Table II NUMBER OF CORES WITH RESPECT TO LIMITED AMOUNT OF RESOURCES

| FPGA       | Slices | K=1 | K=10 | K=50 | K=100 |
|------------|--------|-----|------|------|-------|
| xc5vlx50t  | 7 200  | 36  | 9    | 1    | 0     |
| xc5vlx110t | 17 260 | 86  | 21   | 4    | 1     |
| xc5vlx220t | 34 560 | 174 | 43   | 8    | 3     |
| xc5vlx330t | 51 840 | 261 | 65   | 13   | 5     |

Finally, we evaluated the speedup of the resulting circuitry with respect to the best known method implemented in software exploiting a suffix array data structure. The performance characteristics of the software algorithm executed on an Intel Core2 Duo E8400 3GHz processor can be obtained from our previous work [3]. Modified equations for computation time at the level of hardware and software are described in equation 7, where  $p_{SW}$  represents software performance in number of analyzed periods per second. The resulting speedup is shown in equation 8. For number of errors k = 100 we obtain speedup of 4575, which is a little bit lower in comparison to the previous one (4996).
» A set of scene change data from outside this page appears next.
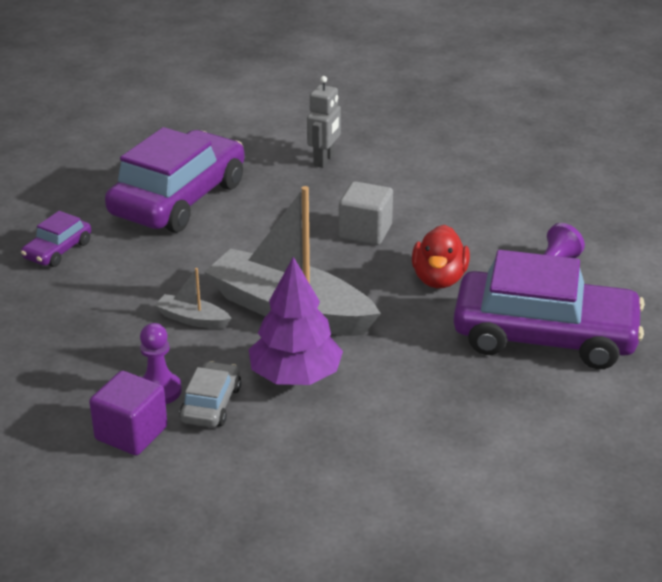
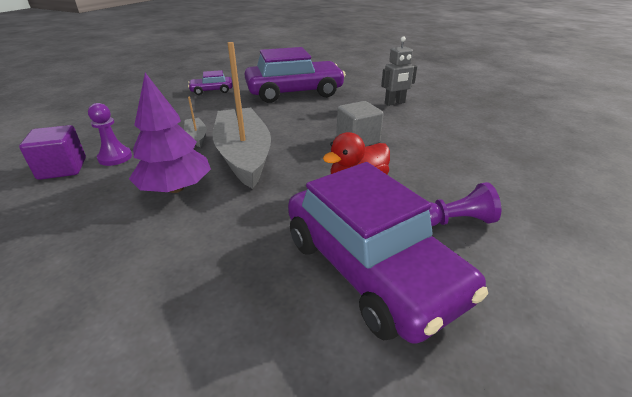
camera: 45 degrees right, 0 degrees up
grey car [179,361,241,428] -> none

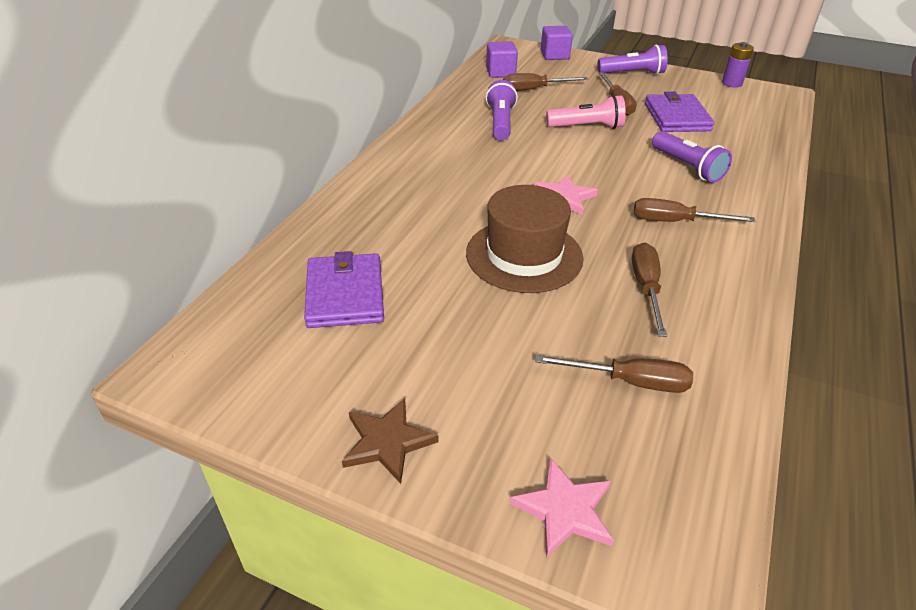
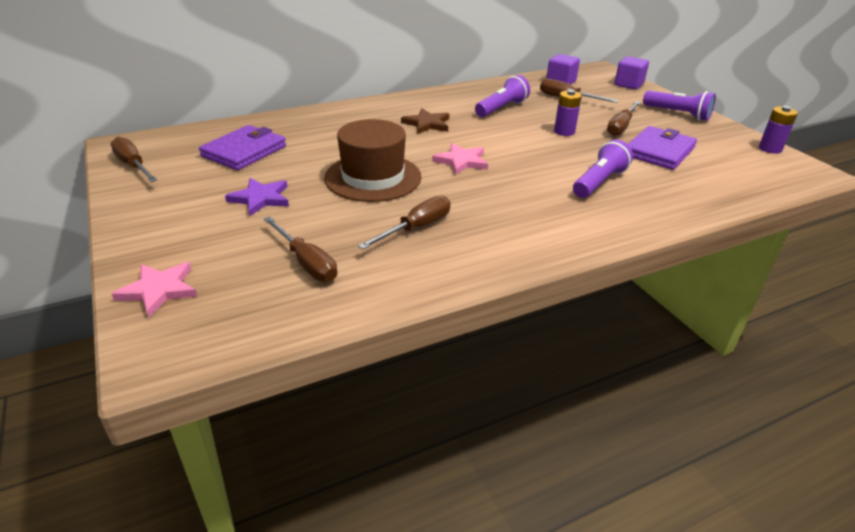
camera: 40 degrees right, 5 degrees down
brown star [342,398,439,484] -> brown star moved to [401,108,449,134]
pink flashlight [546,95,626,129] -> purple battery [554,90,582,136]
brown screwdriver [634,198,756,222] -> brown screwdriver moved to [111,137,157,182]
purple flashlight [652,131,732,183] -> purple flashlight turned 150 degrees counterclockwise [573,140,633,198]
none -> purple star [225,178,289,216]

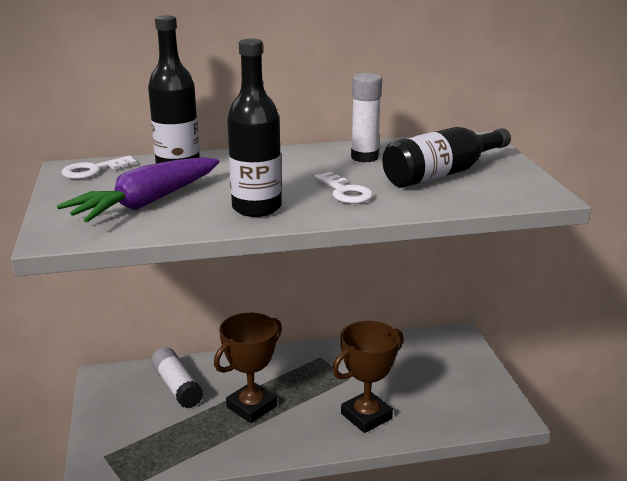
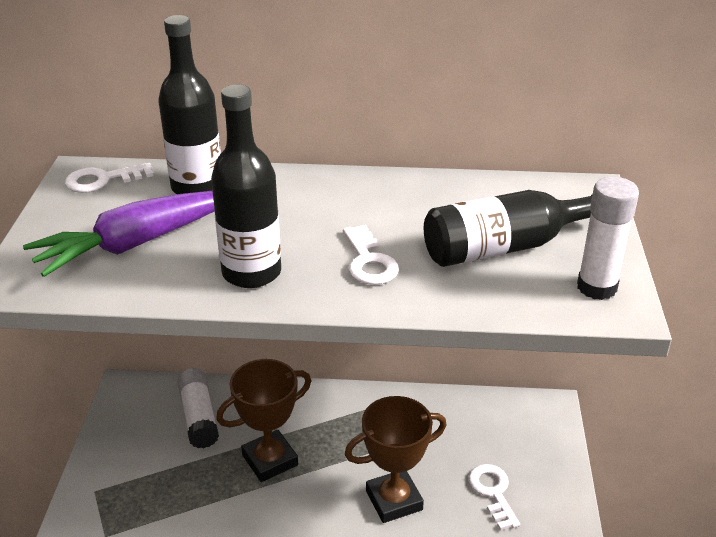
camera: 15 degrees right, 10 degrees up
white glue stick [351,73,382,162] -> white glue stick moved to [577,177,639,300]
none -> white key [468,464,520,530]

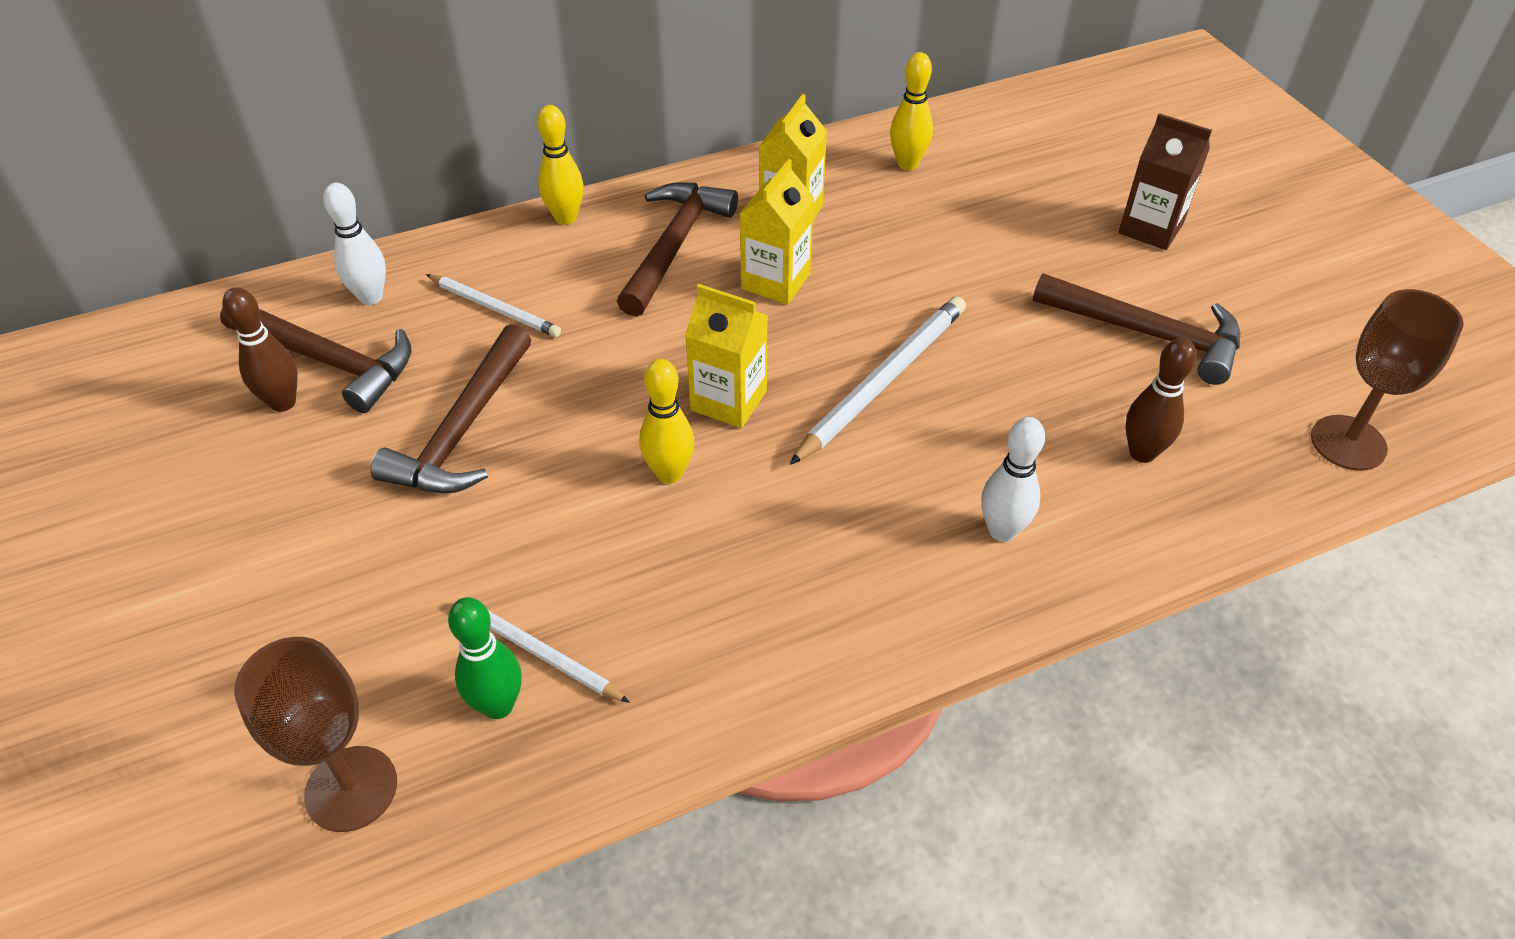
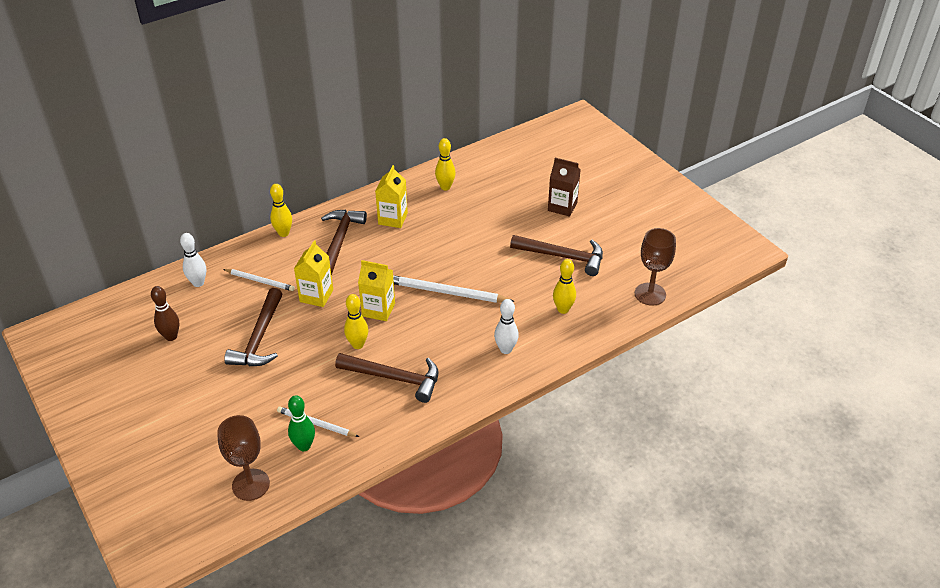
camera: 10 degrees left, 5 degrees down
brown hammer [220,308,411,413] -> brown hammer moved to [335,353,439,403]
yellow carton [740,159,814,304] -> yellow carton moved to [294,240,333,307]
white pencil [789,296,966,465] -> white pencil turned 105 degrees counterclockwise [393,276,515,303]
brown bowling pin [1126,338,1197,463] -> yellow bowling pin [553,259,576,314]

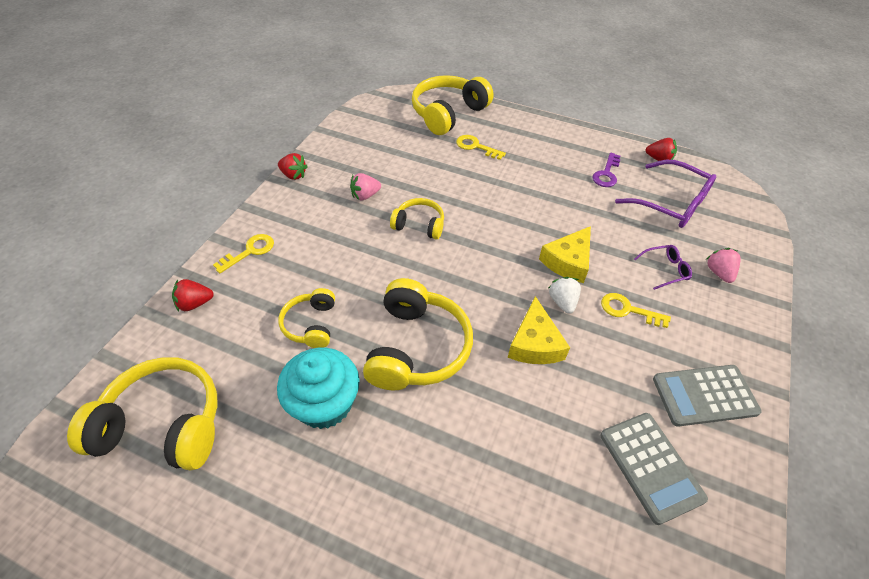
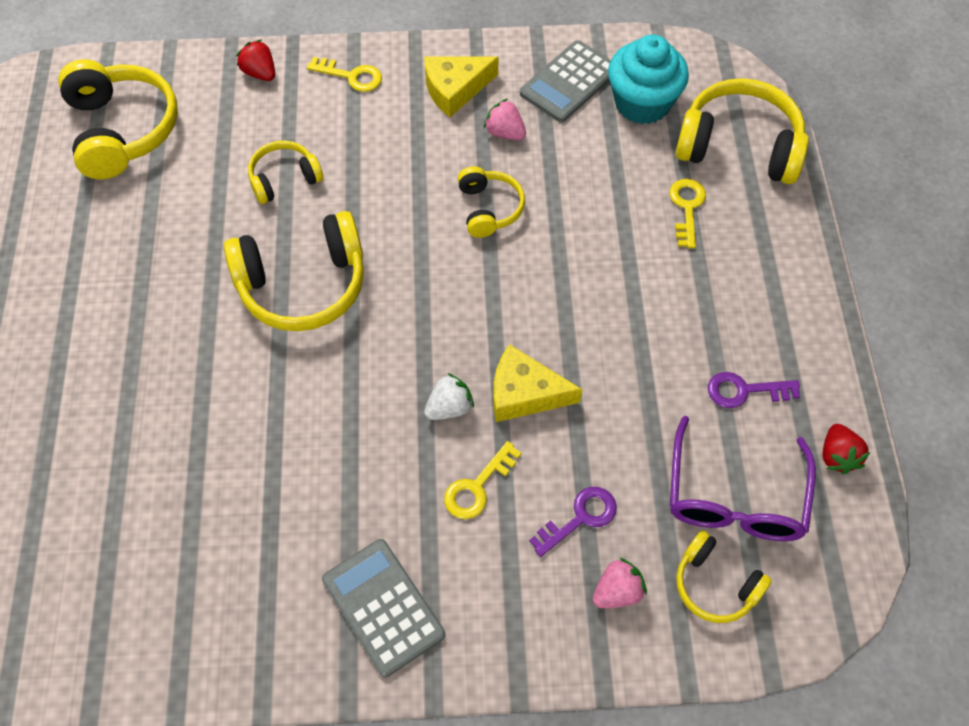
camera: 65 degrees right, 10 degrees up
turquoise cupcake [277,348,360,429] -> turquoise cupcake moved to [608,35,689,124]
red strawberry [278,153,308,180] -> none
yellow cheese [508,296,570,364] -> yellow cheese moved to [424,56,498,117]
grey calculator [600,413,708,525] -> grey calculator moved to [520,40,611,122]
yellow key [601,293,671,328] -> yellow key turned 135 degrees counterclockwise [444,441,521,519]
purple glasses [634,245,692,290] -> purple key [529,487,617,557]
none -> yellow headphones [676,531,772,623]

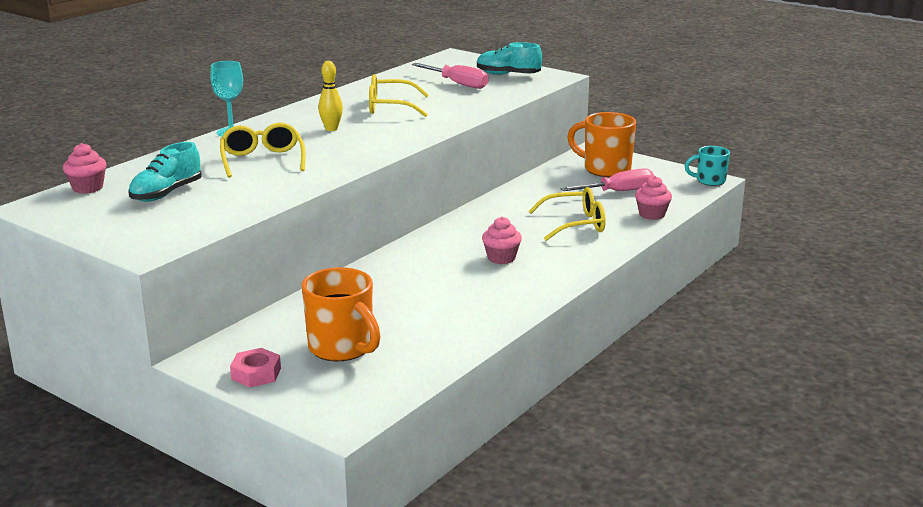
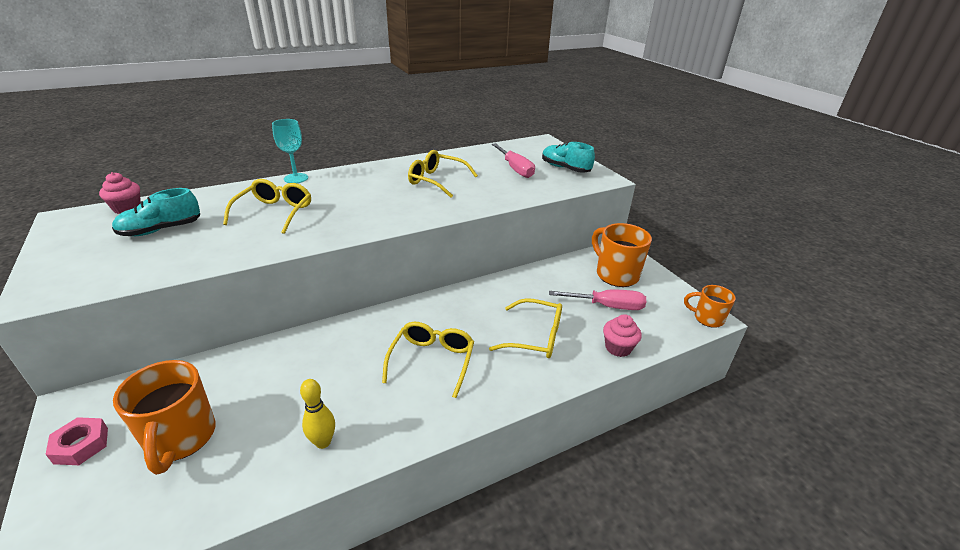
camera: 25 degrees right, 10 degrees up
yellow bowling pin [318,61,343,131] -> yellow bowling pin moved to [300,379,335,449]
pink cupcake [482,217,522,264] -> yellow glasses [382,322,474,398]
turquoise mug [685,146,730,186] -> orange mug [684,285,736,328]

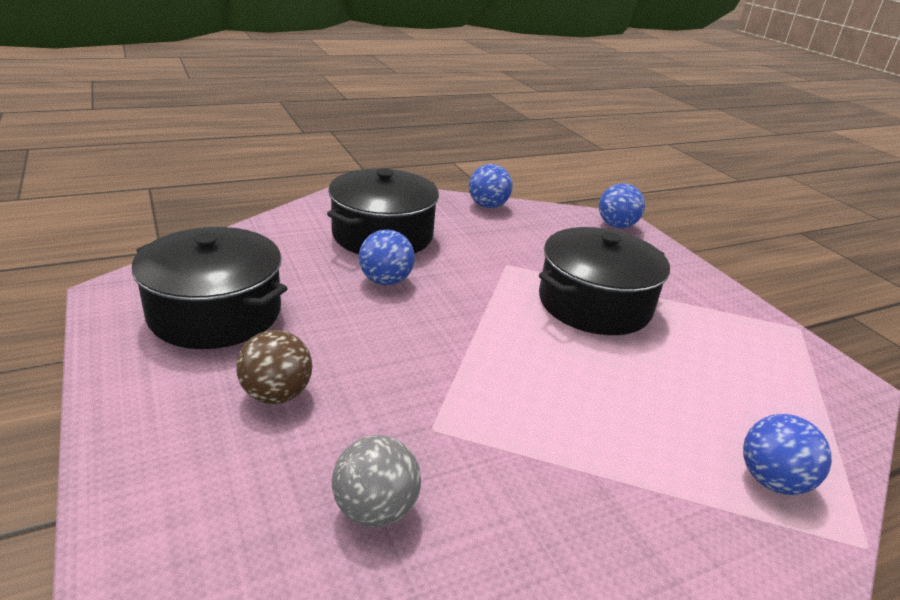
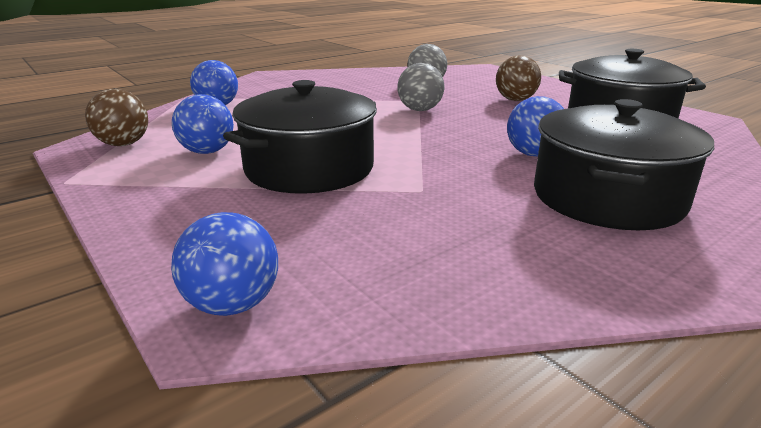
camera: 170 degrees right, 5 degrees down
blue ball [469,164,513,208] -> blue ball moved to [172,94,234,154]
none -> brown ball [85,89,148,146]
none -> grey ball [398,63,444,111]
$$T_{SW} = \frac{Q \cdot (n_{avg} - k)}{p_{SW}}$$
  

$$T_{HW} = \frac{Q \cdot (n_{avg} - k) \cdot T_{avg}}{N_{SA}} + \frac{0.0001Q \cdot (n_{avg} - k)}{p_{SW}}$$
(7)

$$\alpha = \frac{T_{SW}}{T_{HW}} = \frac{1}{\frac{T_{avg} \cdot p_{SW}}{N_{SA}} + 0.0001}$$
(8)

## **IV.** CONCLUSIONS

In this paper, we designed a novel parametrized model of architecture for approximate tandem repeat detection and a technique for its automated mapping to chips with FPGA technology. The proposed model also accounts for the real environment as close as possible. It includes necessary blocks for communication with the host system and respects a limited input/output bandwidth and limited amount of available resources. Based on this model and input task parameters the proposed method for automated mapping was able to find appropriate dimensions of the architecture on selected chips with Virtex5 technology. The results show that the limiting factor is usually the amount of available resources. A small decrease in the circuit speedup was observed during the comparison of the model with the results published in our previous work [3]. However, it is still in orders of hundreds or thousands in comparison to the best algorithm implemented in software exploiting a suffix array data structure.

### ACKNOWLEDGMENT

This research has been partially supported by the Grant Agency of the Czech Republic Research Grant No. 204081560 – In vitro and in silico identification of noncanonical DNA structures in genomic sequences, MSMT Research Grant No.0021630528 – Security-Oriented Research in Information Technology and BUT Grant No. FIT-S-11-1 – Advanced secured, reliable and adaptive IT.

### REFERENCES

- C. W. Yu, K. H. Kwong, K.-H. Lee, and P. H. W. Leong, "A smith-waterman systolic cell." in *Field Programmable Logic* and Application (FPL 2003), Lisbon, Portugal, September 2003, pp. 375–384.
- [2] A. A. Conti, T. V. Court, and M. C. Herbordt, "Processing repetitive sequence structures with mismatches at streaming rate," in *Field Programmable Logic and Application (FPL* 2004), ser. Lecture Notes in Computer Science. Springer, 2004, pp. 1080–1083.
- [3] T. Martnek and M. Lexa, "Hardware acceleration of approximate tandem repeat detection," in *IEEE Symposium on Field Programmable Custom Computing Machines*. IEEE Computer Society, 2010, pp. 79–86.
- [4] T. VanCourt and M. Herbordt, "Sizing of processing arrays for fpga-based computation," in *Field Programmable Logic and Application (FPL 2006)*, Madrid, Spain, September 2006, pp. 755–760.
- [5] T. Martnek, "Evaluation of biological sequence similarity using fpga technology," *Information Sciences and Technologies Bulletin of the ACM Slovakia*, vol. 2, no. 2, pp. 93–102, 2010.
- [6] T. Martnek and M. Koek, "NetCOPE: Platform for rapid development of network applications," in *Proc. of 2008 IEEE Design and Diagnostics of Electronic Circuits and Systems Workshop.* IEEE Computer Society, 2008, pp. 219–224.